We’re Havin’ a Heat Wave
It would logically follow that the higher air temperatures experienced in recent decades warms sea surface temperatures as well. Trust your logic on this part of the climate change landscape. It does.
- Globally, the ocean has been warming consistently over the past 50 years, with 2007 as the warmest year on record.
- Since the 1970s, the annual average temperatures for the nearby waters of the New England coast (Woods Hole, Massachusetts and Narragansett Bay) have increased.
- University of Rhode Island scientists found variability in the annual mean sea surface temperature in Narragansett Bay, but estimated that winter sea surface temperatures have risen 4°F since the 1960s.

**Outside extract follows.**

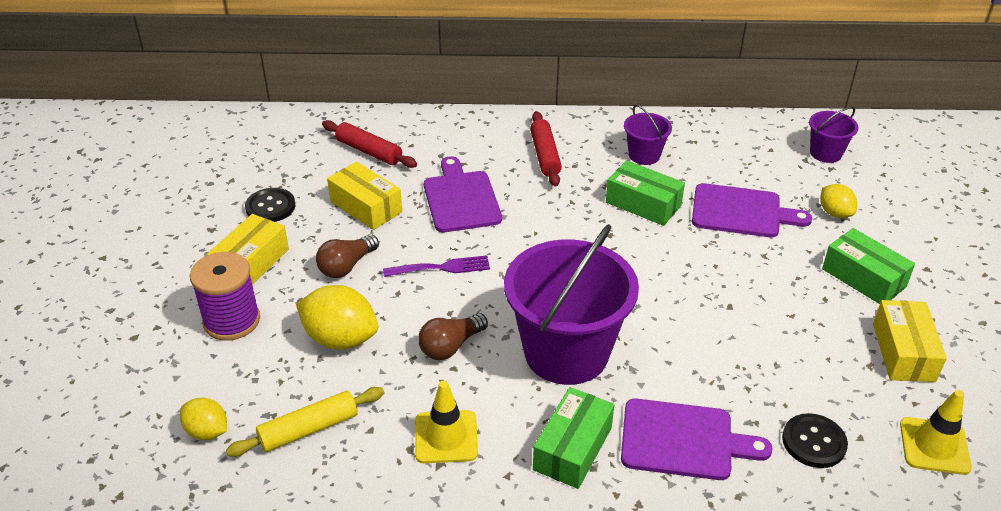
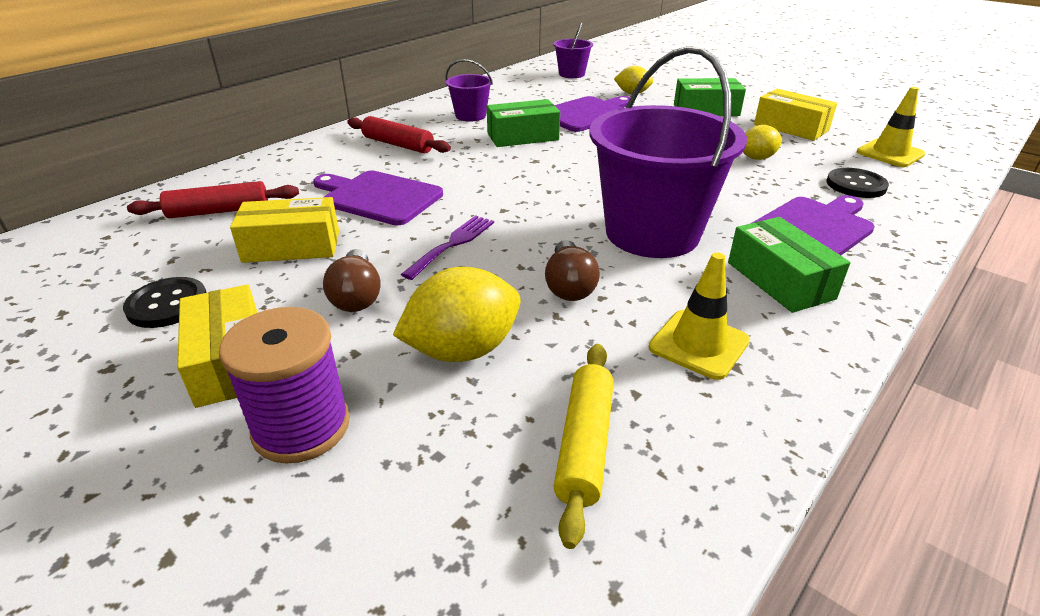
camera: 50 degrees left, 5 degrees down
yellow lemon [180,398,227,440] -> yellow lemon moved to [743,125,782,160]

Consider: If your body temperature rose four degrees to 102.6°F, wouldn’t you be reaching for the aspirin? And wouldn’t your bones ache, your head feel hot, your body get all sweaty and clammy? Well, the Earth’s oceans aren’t feeling so good either, but nobody is even suggesting fluids and bed rest. We don’t give our oceans a break. We expect them to remain high performance no matter how sick they are.
The Impacts of Warmer Waters
Warmer water temperatures have an impact on regional ecosystems, and the complex and vibrant life they contain and sustain. These ecosystems are not only natural resources, but vitally important economically and socially.
The marine environment is very sensitive to changes in sea surface temperature. Increasing temperatures affect the distribution and reproductive success of many marine species, such as the winter flounder, which used to be prevalent right here in Narragansett Bay. Cod may or may not have been overfished, but they are not so happy with a warmer Bay and if they rebound, it won’t be in Rhode Island waters. They will likely migrate to cooler waters in the north.
Warmer waters may change the seasonal comings and goings of certain fish, as well as offering a newly created receptive environment for different forms of marine life. For example, an increase in the number of jellyfish in Narragansett Bay may be seen as they find more food sources and are attracted to the warmer habitat. And higher sea temperatures are partially responsible for harmful algal blooms, marine diseases, and the spread of invasive (non-native) species.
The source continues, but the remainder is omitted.